Sunday, September 11, 2011
BECAUSE WE ARE NOT PUPPETS
Life is an adventure, whether or not you want it to be. Every human being who has ever lived, even Buddha, Socrates, Jesus, and Mohammad, was thrust out into unexpected Adventure Land after a mostly sanguine, non-personal nine month physical development in the liquid cave of womb it didn’t enter into deliberately. Conception is an accident, a chance meeting of a random sperm with an egg waiting to be fertilized... or not. The sexual encounter that leads to fertilization, whether outrageous rape, quiet acquiescence or the culmination of devotion and desire, is an event very different in kind from conception. One is sociological; the other is biological. The fetus developing from a fertilized egg is not a sentient being, is not a decision-maker, is completely at the mercy of natural and sociological forces absolutely beyond its control.
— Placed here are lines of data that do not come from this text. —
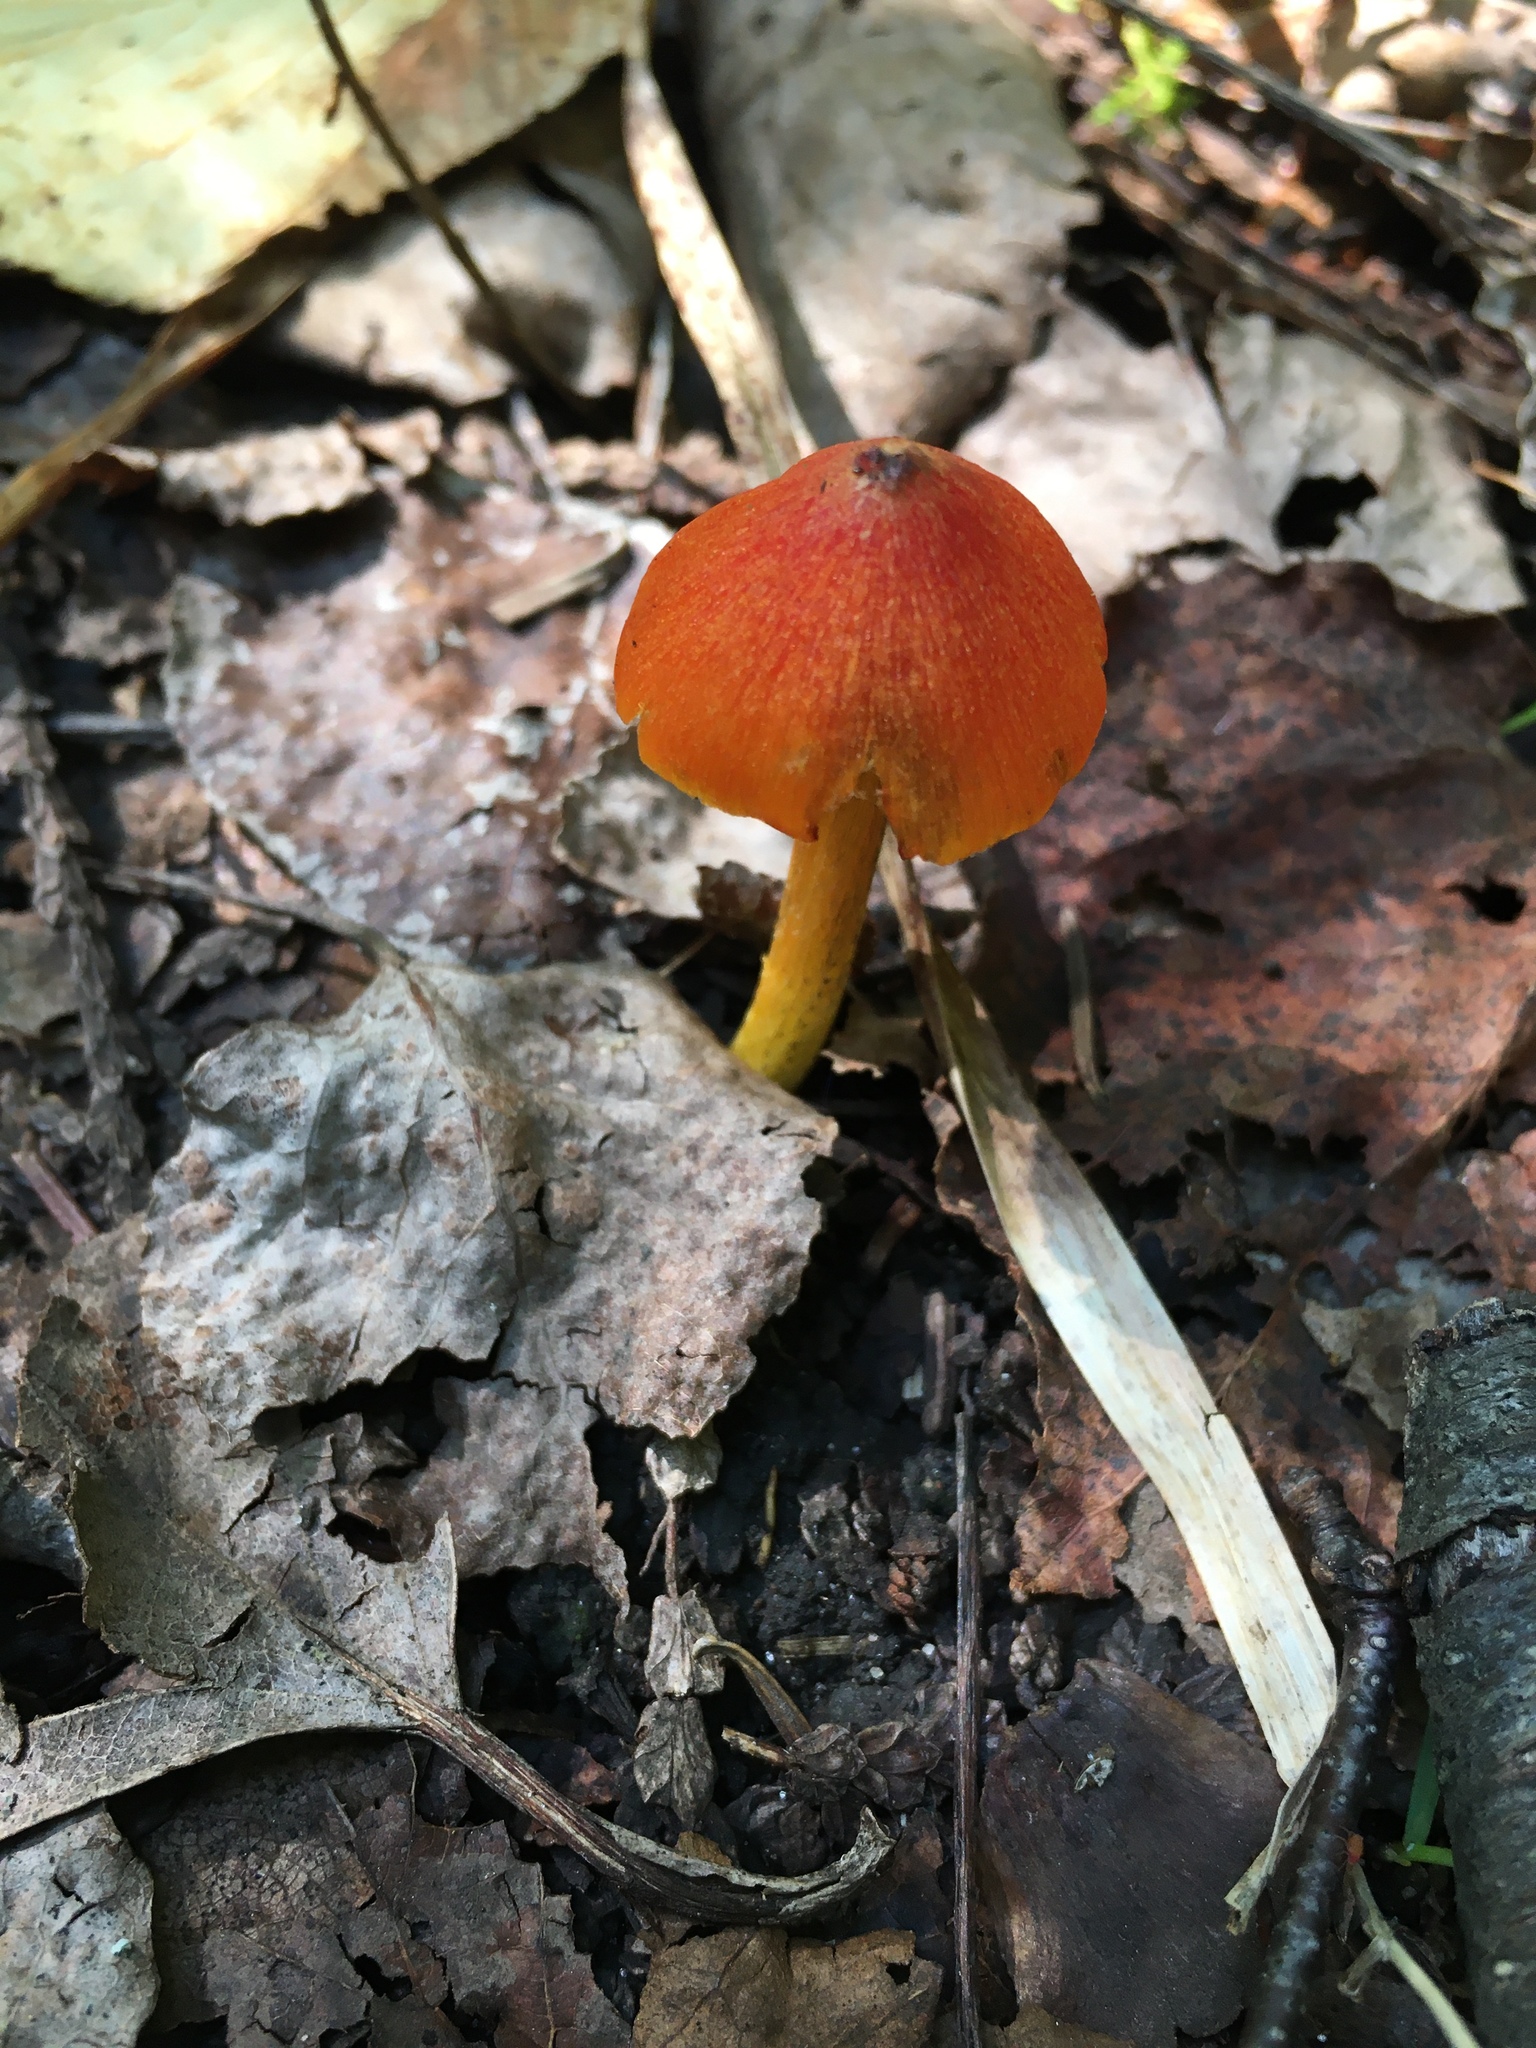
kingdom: Fungi
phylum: Basidiomycota
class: Agaricomycetes
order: Agaricales
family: Hygrophoraceae
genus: Hygrocybe
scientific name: Hygrocybe conica
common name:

The adventure begins with birth, expulsion from the small watery cave out into the world of breath and air.
Every individual from the instant of birth is an incarnation, an embodiment, a manifestation of a person... perhaps an avatar. The creature very gradually begins to choose. At some point instinct and impulse give way to deliberate response. It is at that point in life that the adventure begins. For some the sanguine womb existence ends terrifyingly... or it may transition easily into a mostly idyllic, comfortable physically and emotionally nurturing environment. The creature has no choice at the beginning of life as a person. Gradually, as the adventure of living develops, he begins to choose, not what the human condition is into which he was born, but how he will react to it. The human condition into which he was born and must live limits choices. Self-actualization begins when the individual becomes aware of options and begins to exercise the ability to choose.
I write this journal entry two days before the seventy-sixth annual birthday since my personal adventure began. I am writing on a plane from San Diego to Atlanta with Margaret. We will change to a plane that will take us to Paris. From there we will go on to Athens. We have chosen this adventure. From the beginning of this adventure, it was one option among many; but how it goes will to some extend depend on the choices we will make in the land of Socrates and Aristotle. On this and every day, I want to remain keenly aware of my rare good fortune to be able to choose.